> _PAGE EXTRACT_:
Step 1: Create Input Scenarios File

↑ Unit Testing Process
↓ Unit Test Wrapper Functions
↓ Scenario Category ANalysis (SCAN)
↓ Creating the Input Scenarios File

Unit Test Wrapper Functions

↑ Step 1: Create Input Scenarios File

The three queries are tested by means of views, of which only three of the projected columns need to be used as outputs in unit testing:

  • coupon
  • cap
  • usage

The inputs are the records in the three tables. We need a separate wrapper function for each of the views tested, although they will share most of the code. There is a view for each of the three queries, and we have added a fourth view based on an initial version of the recursive query that appeared to work at first, but in some scenarios gave incorrect results. This demonstrates regression testing. The views are:

  • COUPON_CAPS_PLF_V: Pipelined function
  • COUPON_CAPS_MOD_V: MODEL clause
  • COUPON_CAPS_RSF_V: Recursive subquery factors
  • COUPON_CAPS_RSF_BUG_V: Recursive subquery factors, with bug

The diagram below shows the structure of the input and output of the wrapper functions.

From the input and output groups depicted we can construct CSV files with flattened group/field structures, and default values added, as follows:

coupon_caps_inp.csv

The value fields shown correspond to a prototype scenario with records per input group:

  • Coupon: 3
  • Cap: 3
  • Coupon Cap: 6
coupon_caps_out.csv

The value fields shown correspond to a prototype scenario with records per output group:

  • Coupon Usage: 6

A PowerShell utility uses these CSV files, together with one for scenarios, discussed next, to generate a template for the JSON unit testing input file. The utility creates a prototype scenario with a record in each group for each populated value column.

Scenario Category ANalysis (SCAN)

↑ Step 1: Create Input Scenarios File
↓ Generic Category Sets
↓ Categories and Scenarios

The art of unit testing lies in choosing a set of scenarios that will produce a high degree of confidence in the functioning of the unit under test across the often very large range of possible inputs.

A useful approach to this can be to think in terms of categories of inputs, where we reduce large ranges to representative categories. I explore this approach further in this article:

Generic Category Sets

↑ Scenario Category ANalysis (SCAN)

As explained in the article mentioned above, it can be very useful to think in terms of generic category sets that apply in many situations. Multiplicity is relevant here (as it often is):

Multiplicity

There are two entities where the generic category set of multiplicity applies, and we should check each of the One / Multiple instance categories.

Code Description
1 One value
Multiple Multiple values

Apply to:

  • Coupon Usage
  • Cap Usage

There is also a second kind of multiplicity for combinations of entities (X, Y), applying here to (Coupon, Cap):

Code Description
1 - 1 One X, One Y
1 - Multiple One X, Multiple Y
Multiple - 1 Multiple X, One Y
Multiple - Multiple Multiple X, Multiple Y
Categories and Scenarios

↑ Scenario Category ANalysis (SCAN)

> _Stored data entries_:
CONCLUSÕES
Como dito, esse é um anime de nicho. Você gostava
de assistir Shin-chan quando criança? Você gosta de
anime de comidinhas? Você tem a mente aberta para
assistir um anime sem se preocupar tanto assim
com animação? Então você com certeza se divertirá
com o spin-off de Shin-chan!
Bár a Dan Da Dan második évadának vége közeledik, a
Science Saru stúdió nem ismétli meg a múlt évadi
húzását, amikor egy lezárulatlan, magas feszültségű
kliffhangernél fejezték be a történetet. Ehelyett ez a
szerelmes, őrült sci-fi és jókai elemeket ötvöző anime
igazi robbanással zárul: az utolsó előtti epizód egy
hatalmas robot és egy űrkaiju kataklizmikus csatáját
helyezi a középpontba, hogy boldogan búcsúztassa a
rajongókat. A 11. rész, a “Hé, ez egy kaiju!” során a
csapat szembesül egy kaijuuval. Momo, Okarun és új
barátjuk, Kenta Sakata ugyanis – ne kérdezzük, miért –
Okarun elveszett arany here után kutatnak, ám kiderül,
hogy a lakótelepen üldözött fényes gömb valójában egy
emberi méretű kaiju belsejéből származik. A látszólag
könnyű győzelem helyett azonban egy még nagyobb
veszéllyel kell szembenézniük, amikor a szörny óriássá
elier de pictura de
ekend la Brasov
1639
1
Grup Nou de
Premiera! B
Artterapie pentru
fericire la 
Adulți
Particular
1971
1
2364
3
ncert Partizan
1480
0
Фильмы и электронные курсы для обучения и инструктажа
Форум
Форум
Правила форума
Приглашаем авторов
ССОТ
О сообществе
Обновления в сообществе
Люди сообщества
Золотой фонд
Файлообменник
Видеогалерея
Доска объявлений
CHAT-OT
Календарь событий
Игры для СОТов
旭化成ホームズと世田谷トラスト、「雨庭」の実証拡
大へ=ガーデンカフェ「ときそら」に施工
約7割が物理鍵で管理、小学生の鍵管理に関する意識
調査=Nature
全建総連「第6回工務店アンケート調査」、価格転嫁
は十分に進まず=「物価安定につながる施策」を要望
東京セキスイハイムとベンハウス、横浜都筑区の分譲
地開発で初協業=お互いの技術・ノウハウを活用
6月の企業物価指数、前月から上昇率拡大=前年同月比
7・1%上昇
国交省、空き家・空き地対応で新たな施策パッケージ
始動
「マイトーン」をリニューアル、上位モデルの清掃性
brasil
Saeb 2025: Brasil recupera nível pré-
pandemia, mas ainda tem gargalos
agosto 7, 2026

> _PROBLEM_:
Copy word for word the passage of the unit testing page from "As explained in" up to and including "Multiple instance categories.". The listing was taken from a source unrelated to the unit testing page.

> _RESPONSE BOX_:
As explained in the article mentioned above, it can be very useful to think in terms of generic category sets that apply in many situations. Multiplicity is relevant here (as it often is):

Multiplicity

There are two entities where the generic category set of multiplicity applies, and we should check each of the One / Multiple instance categories.